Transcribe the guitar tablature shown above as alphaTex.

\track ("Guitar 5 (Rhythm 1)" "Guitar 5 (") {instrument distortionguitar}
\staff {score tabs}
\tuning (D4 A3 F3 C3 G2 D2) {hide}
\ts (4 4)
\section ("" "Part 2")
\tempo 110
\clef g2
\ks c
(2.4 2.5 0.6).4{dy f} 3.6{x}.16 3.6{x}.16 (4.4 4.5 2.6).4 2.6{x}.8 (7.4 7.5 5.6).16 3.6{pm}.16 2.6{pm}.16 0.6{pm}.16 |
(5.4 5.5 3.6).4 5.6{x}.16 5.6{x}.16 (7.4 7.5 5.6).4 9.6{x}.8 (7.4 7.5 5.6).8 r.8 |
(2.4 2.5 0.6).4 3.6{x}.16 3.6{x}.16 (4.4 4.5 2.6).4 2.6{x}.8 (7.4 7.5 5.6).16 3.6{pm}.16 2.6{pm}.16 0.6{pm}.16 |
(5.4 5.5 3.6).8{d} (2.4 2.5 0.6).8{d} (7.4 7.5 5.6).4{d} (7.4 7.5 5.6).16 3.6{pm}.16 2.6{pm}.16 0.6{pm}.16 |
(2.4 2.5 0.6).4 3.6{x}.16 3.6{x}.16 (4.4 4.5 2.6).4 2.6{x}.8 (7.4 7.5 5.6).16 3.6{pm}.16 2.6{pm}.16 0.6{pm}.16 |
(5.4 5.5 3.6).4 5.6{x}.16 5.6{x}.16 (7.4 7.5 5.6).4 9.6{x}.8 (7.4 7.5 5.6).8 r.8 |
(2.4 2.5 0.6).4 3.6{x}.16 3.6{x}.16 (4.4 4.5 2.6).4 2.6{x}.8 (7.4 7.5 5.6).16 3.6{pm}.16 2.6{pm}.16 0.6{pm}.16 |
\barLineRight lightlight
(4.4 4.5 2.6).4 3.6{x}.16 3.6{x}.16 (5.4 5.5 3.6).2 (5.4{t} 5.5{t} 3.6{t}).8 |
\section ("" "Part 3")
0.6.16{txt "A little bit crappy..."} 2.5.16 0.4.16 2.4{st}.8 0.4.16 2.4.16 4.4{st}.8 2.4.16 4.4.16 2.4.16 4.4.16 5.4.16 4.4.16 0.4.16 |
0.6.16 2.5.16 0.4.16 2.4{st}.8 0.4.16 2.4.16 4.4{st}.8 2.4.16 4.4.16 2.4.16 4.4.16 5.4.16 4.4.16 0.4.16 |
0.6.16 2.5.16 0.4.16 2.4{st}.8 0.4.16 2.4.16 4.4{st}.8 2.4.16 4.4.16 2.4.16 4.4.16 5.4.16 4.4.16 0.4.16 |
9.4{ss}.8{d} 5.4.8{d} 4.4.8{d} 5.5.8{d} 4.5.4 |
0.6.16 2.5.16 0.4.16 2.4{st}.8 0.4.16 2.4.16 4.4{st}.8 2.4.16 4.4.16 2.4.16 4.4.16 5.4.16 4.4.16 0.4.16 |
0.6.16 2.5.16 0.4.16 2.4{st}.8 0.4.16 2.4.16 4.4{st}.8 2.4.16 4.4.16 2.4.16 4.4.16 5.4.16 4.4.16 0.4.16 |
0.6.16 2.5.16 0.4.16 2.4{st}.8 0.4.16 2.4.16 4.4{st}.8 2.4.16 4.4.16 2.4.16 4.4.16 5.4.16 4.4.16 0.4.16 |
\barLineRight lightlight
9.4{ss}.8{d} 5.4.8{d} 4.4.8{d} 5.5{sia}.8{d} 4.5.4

──────────────────────────────

Stated task:
Rewrite the lines above, changing "Part 2" to "Verse" and leaving everything else as it is.

Exercise solution:
Transcribe the guitar tablature shown above as alphaTex.

\track ("Guitar 5 (Rhythm 1)" "Guitar 5 (") {instrument distortionguitar}
\staff {score tabs}
\tuning (D4 A3 F3 C3 G2 D2) {hide}
\ts (4 4)
\section ("" "Verse")
\tempo 110
\clef g2
\ks c
(2.4 2.5 0.6).4{dy f} 3.6{x}.16 3.6{x}.16 (4.4 4.5 2.6).4 2.6{x}.8 (7.4 7.5 5.6).16 3.6{pm}.16 2.6{pm}.16 0.6{pm}.16 |
(5.4 5.5 3.6).4 5.6{x}.16 5.6{x}.16 (7.4 7.5 5.6).4 9.6{x}.8 (7.4 7.5 5.6).8 r.8 |
(2.4 2.5 0.6).4 3.6{x}.16 3.6{x}.16 (4.4 4.5 2.6).4 2.6{x}.8 (7.4 7.5 5.6).16 3.6{pm}.16 2.6{pm}.16 0.6{pm}.16 |
(5.4 5.5 3.6).8{d} (2.4 2.5 0.6).8{d} (7.4 7.5 5.6).4{d} (7.4 7.5 5.6).16 3.6{pm}.16 2.6{pm}.16 0.6{pm}.16 |
(2.4 2.5 0.6).4 3.6{x}.16 3.6{x}.16 (4.4 4.5 2.6).4 2.6{x}.8 (7.4 7.5 5.6).16 3.6{pm}.16 2.6{pm}.16 0.6{pm}.16 |
(5.4 5.5 3.6).4 5.6{x}.16 5.6{x}.16 (7.4 7.5 5.6).4 9.6{x}.8 (7.4 7.5 5.6).8 r.8 |
(2.4 2.5 0.6).4 3.6{x}.16 3.6{x}.16 (4.4 4.5 2.6).4 2.6{x}.8 (7.4 7.5 5.6).16 3.6{pm}.16 2.6{pm}.16 0.6{pm}.16 |
\barLineRight lightlight
(4.4 4.5 2.6).4 3.6{x}.16 3.6{x}.16 (5.4 5.5 3.6).2 (5.4{t} 5.5{t} 3.6{t}).8 |
\section ("" "Part 3")
0.6.16{txt "A little bit crappy..."} 2.5.16 0.4.16 2.4{st}.8 0.4.16 2.4.16 4.4{st}.8 2.4.16 4.4.16 2.4.16 4.4.16 5.4.16 4.4.16 0.4.16 |
0.6.16 2.5.16 0.4.16 2.4{st}.8 0.4.16 2.4.16 4.4{st}.8 2.4.16 4.4.16 2.4.16 4.4.16 5.4.16 4.4.16 0.4.16 |
0.6.16 2.5.16 0.4.16 2.4{st}.8 0.4.16 2.4.16 4.4{st}.8 2.4.16 4.4.16 2.4.16 4.4.16 5.4.16 4.4.16 0.4.16 |
9.4{ss}.8{d} 5.4.8{d} 4.4.8{d} 5.5.8{d} 4.5.4 |
0.6.16 2.5.16 0.4.16 2.4{st}.8 0.4.16 2.4.16 4.4{st}.8 2.4.16 4.4.16 2.4.16 4.4.16 5.4.16 4.4.16 0.4.16 |
0.6.16 2.5.16 0.4.16 2.4{st}.8 0.4.16 2.4.16 4.4{st}.8 2.4.16 4.4.16 2.4.16 4.4.16 5.4.16 4.4.16 0.4.16 |
0.6.16 2.5.16 0.4.16 2.4{st}.8 0.4.16 2.4.16 4.4{st}.8 2.4.16 4.4.16 2.4.16 4.4.16 5.4.16 4.4.16 0.4.16 |
\barLineRight lightlight
9.4{ss}.8{d} 5.4.8{d} 4.4.8{d} 5.5{sia}.8{d} 4.5.4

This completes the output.